[[ EXERCISE INPUTS, beginning ]]

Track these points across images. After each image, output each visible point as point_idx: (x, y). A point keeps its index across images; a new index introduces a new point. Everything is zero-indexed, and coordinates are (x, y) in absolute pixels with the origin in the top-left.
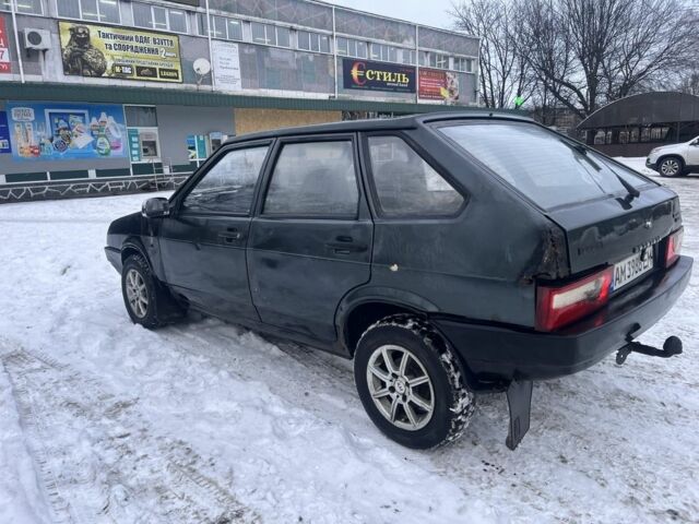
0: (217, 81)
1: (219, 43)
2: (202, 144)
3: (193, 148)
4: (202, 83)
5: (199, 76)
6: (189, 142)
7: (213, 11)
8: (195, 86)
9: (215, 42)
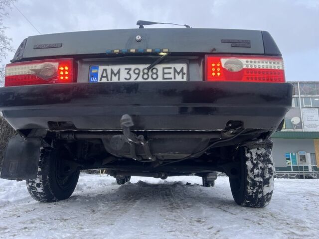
0: (305, 127)
1: (306, 109)
2: (294, 158)
3: (289, 159)
4: (296, 128)
5: (295, 125)
6: (286, 156)
7: (303, 96)
8: (292, 130)
9: (304, 109)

[[ EXERCISE INPUTS, end ]]

WORK ORDER: How many lines in the items above contain the string "Track"? Case counts. Give only the number.

ANSWER AREA: 1